> **DATA SHOWN**

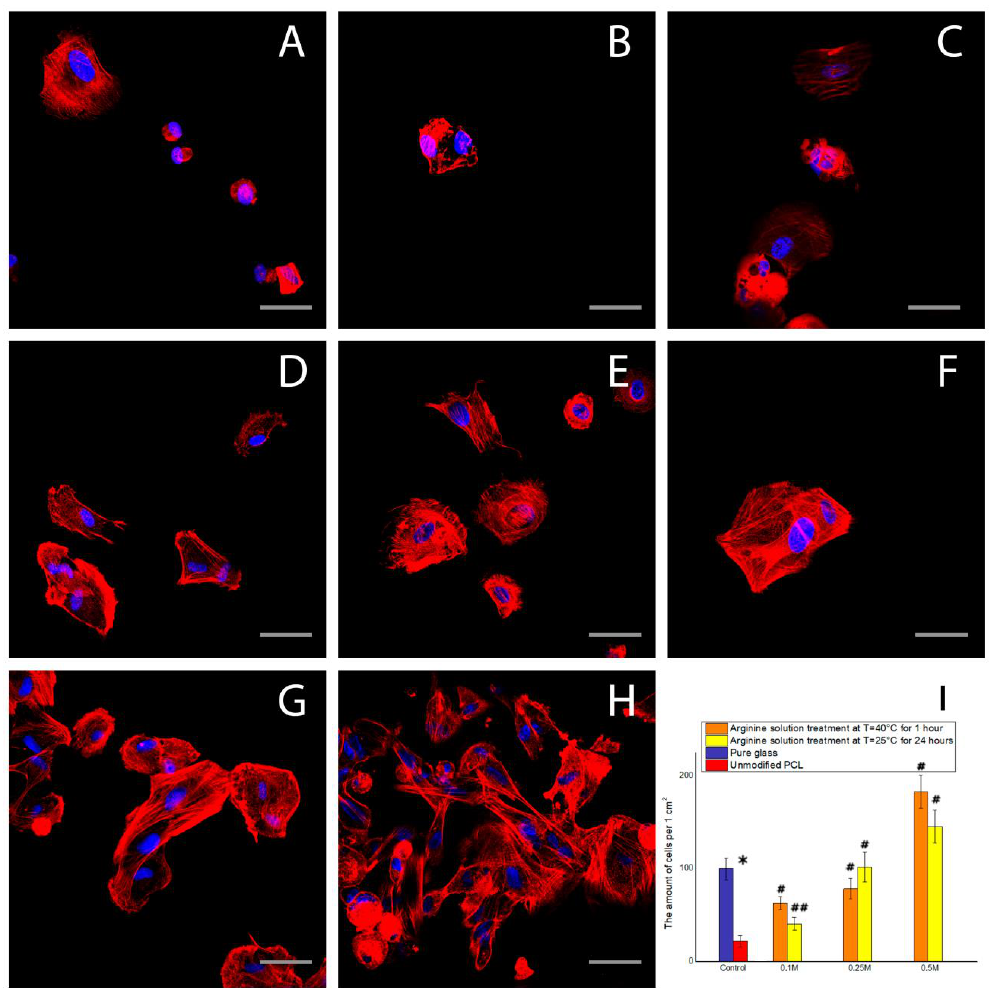
Figure 5. Fluorescence microscopy of the MSC cells after 2 h of cultivation: ( A ) on the pure glass, ( B ) on the unmodified PCL, ( C ) on the film treated with the 0.1 M arginine solution for 1 h at T = 40 °C, ( D ) on the film treated with the 0.25 M arginine solution for 1 h at T = 40 °C, ( E ) on the film treated with the 0.5 M arginine solution for 1 h at T = 40 °C, ( F ) on the film treated with the 0.1 M arginine solution for 24 h at T = 25 °C, ( G ) on the film treated with the 0.25 M arginine solution for 24 h at T = 25 °C, ( H ) on the film treated with the 0.5 M arginine solution for 24 h at T = 25 °C, and ( I ) the dependence of the amount of MSC cells on the modification conditions after 2 h of cultivation (n = 5: *—p < 0.01 for the same concentration data, #—p < 0.01, ##—p < 0.05 compared with the unmodified PCL). Scale bar 50 µm .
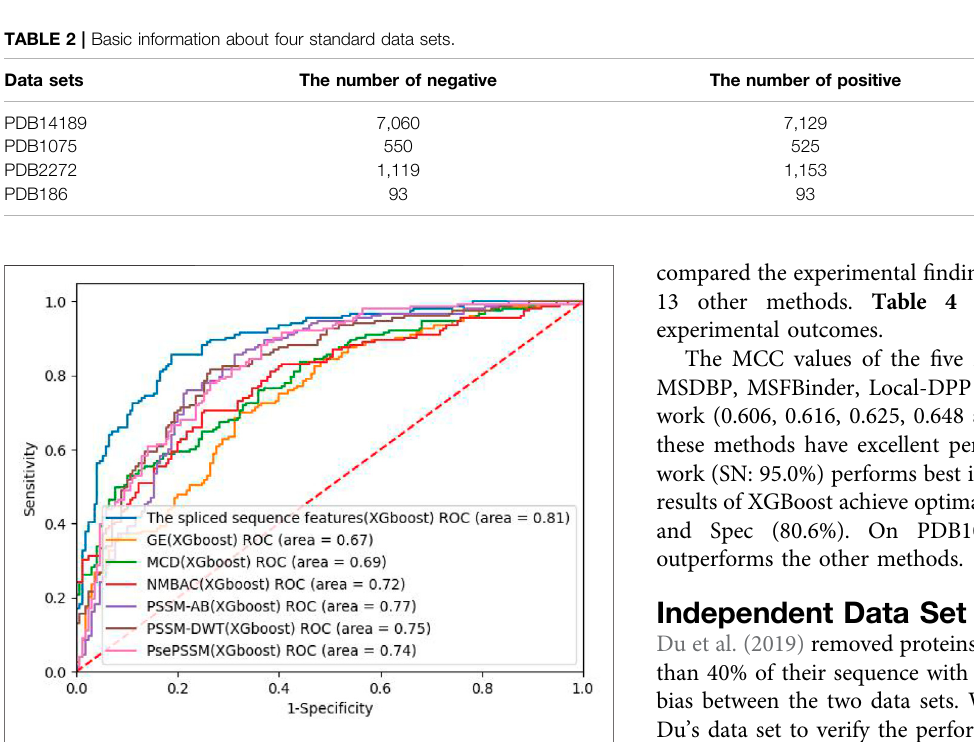
FIGURE 2 | ROC curves of different feature extraction methods on PDB1075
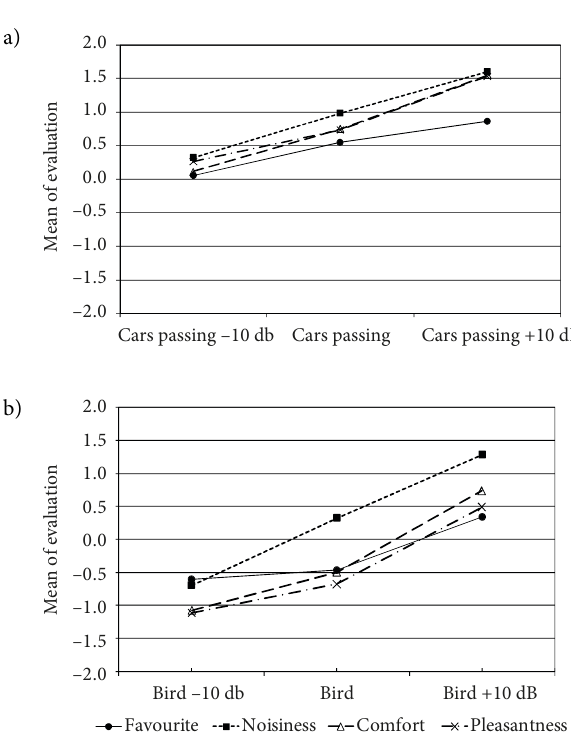
Fig. 5. Correlations between loudness and the subjective evaluations of favourite, noisiness, comfort, and pleasantness for (a) bird sound; (b) cars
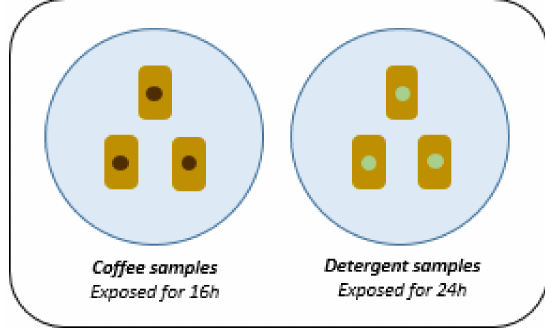
Figure 3. Chemical resistance test.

> **EXERCISE AIM**
Could you give the material above again, exactly and without its pictures?

> **RESPONSE TO THIS TASK**
Figure 5. Fluorescence microscopy of the MSC cells after 2 h of cultivation: ( A ) on the pure glass, ( B ) on the unmodified PCL, ( C ) on the film treated with the 0.1 M arginine solution for 1 h at T = 40 °C, ( D ) on the film treated with the 0.25 M arginine solution for 1 h at T = 40 °C, ( E ) on the film treated with the 0.5 M arginine solution for 1 h at T = 40 °C, ( F ) on the film treated with the 0.1 M arginine solution for 24 h at T = 25 °C, ( G ) on the film treated with the 0.25 M arginine solution for 24 h at T = 25 °C, ( H ) on the film treated with the 0.5 M arginine solution for 24 h at T = 25 °C, and ( I ) the dependence of the amount of MSC cells on the modification conditions after 2 h of cultivation (n = 5: *—p < 0.01 for the same concentration data, #—p < 0.01, ##—p < 0.05 compared with the unmodified PCL). Scale bar 50 µm .
FIGURE 2 | ROC curves of different feature extraction methods on PDB1075
Fig. 5. Correlations between loudness and the subjective evaluations of favourite, noisiness, comfort, and pleasantness for (a) bird sound; (b) cars
Figure 3. Chemical resistance test.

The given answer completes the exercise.